-------- Recorded data

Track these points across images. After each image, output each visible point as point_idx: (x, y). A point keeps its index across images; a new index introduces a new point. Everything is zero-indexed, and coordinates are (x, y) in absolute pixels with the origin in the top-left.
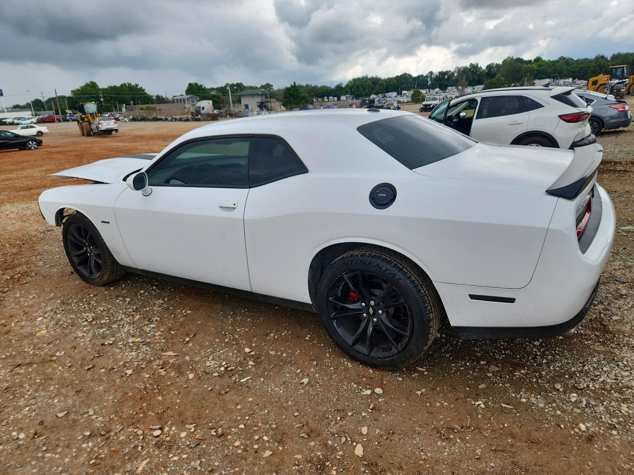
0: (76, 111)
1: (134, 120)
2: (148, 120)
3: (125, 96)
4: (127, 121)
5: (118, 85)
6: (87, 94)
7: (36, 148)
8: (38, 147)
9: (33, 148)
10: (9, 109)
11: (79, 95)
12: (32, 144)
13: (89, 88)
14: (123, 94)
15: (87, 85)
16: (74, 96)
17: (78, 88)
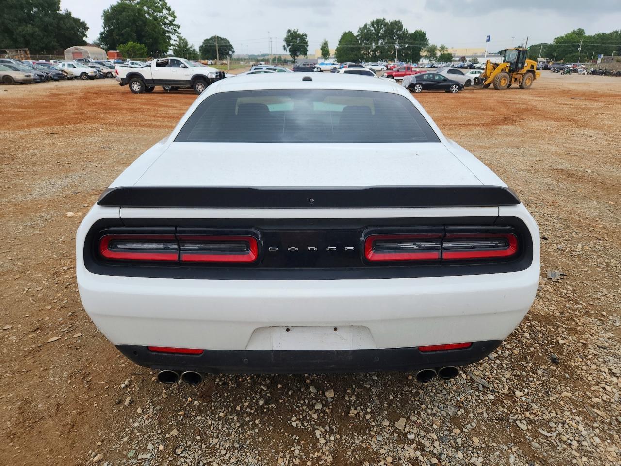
0: (550, 60)
1: (594, 73)
2: (611, 74)
3: (610, 45)
4: (586, 73)
5: (608, 32)
6: (569, 42)
7: (457, 92)
8: (459, 92)
9: (454, 92)
10: (493, 55)
11: (561, 43)
12: (455, 88)
13: (574, 35)
14: (609, 43)
15: (574, 33)
16: (555, 44)
17: (563, 35)
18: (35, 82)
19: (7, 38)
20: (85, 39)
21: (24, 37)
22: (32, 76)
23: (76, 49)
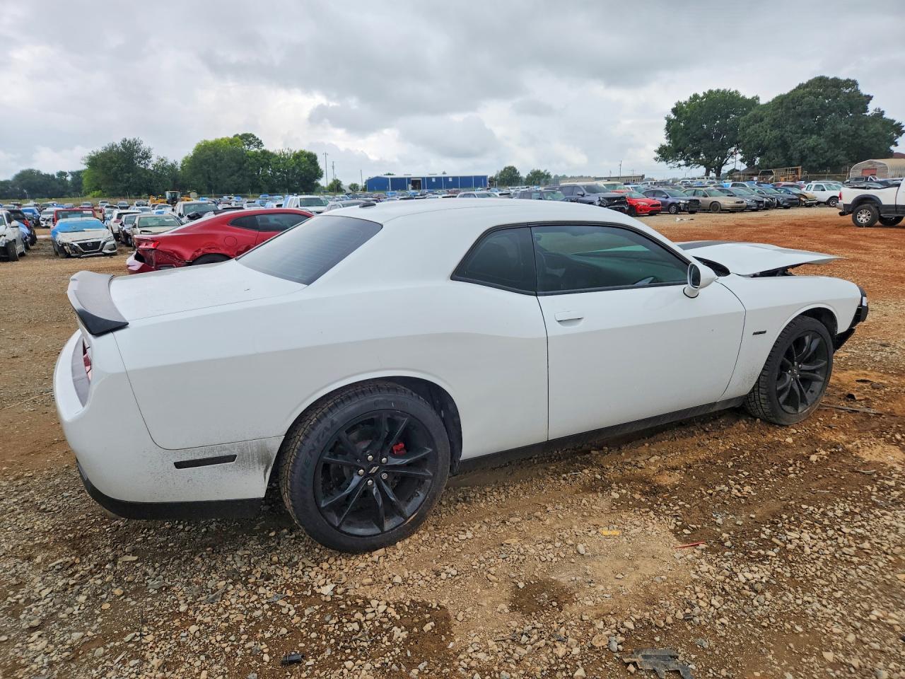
18: (748, 209)
19: (780, 155)
20: (893, 148)
21: (801, 152)
22: (747, 202)
23: (871, 163)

----------------

## Task statement
Pictures aren't part of the copy; return each record above exactly.

## Solution
Track these points across images. After each image, output each visible point as point_idx: (x, y). A point keeps its index across images; a new index introduces a new point. Everything is zero-indexed, and coordinates are (x, y) in absolute pixels with the origin in the top-left.
0: (76, 111)
1: (134, 120)
2: (148, 120)
3: (125, 96)
4: (127, 121)
5: (118, 85)
6: (87, 94)
7: (36, 148)
8: (38, 147)
9: (33, 148)
10: (9, 109)
11: (79, 95)
12: (32, 144)
13: (89, 88)
14: (123, 94)
15: (87, 85)
16: (74, 96)
17: (78, 88)
0: (550, 60)
1: (594, 73)
2: (611, 74)
3: (610, 45)
4: (586, 73)
5: (608, 32)
6: (569, 42)
7: (457, 92)
8: (459, 92)
9: (454, 92)
10: (493, 55)
11: (561, 43)
12: (455, 88)
13: (574, 35)
14: (609, 43)
15: (574, 33)
16: (555, 44)
17: (563, 35)
18: (35, 82)
19: (7, 38)
20: (85, 39)
21: (24, 37)
22: (32, 76)
23: (76, 49)
18: (748, 209)
19: (780, 155)
20: (893, 148)
21: (801, 152)
22: (747, 202)
23: (871, 163)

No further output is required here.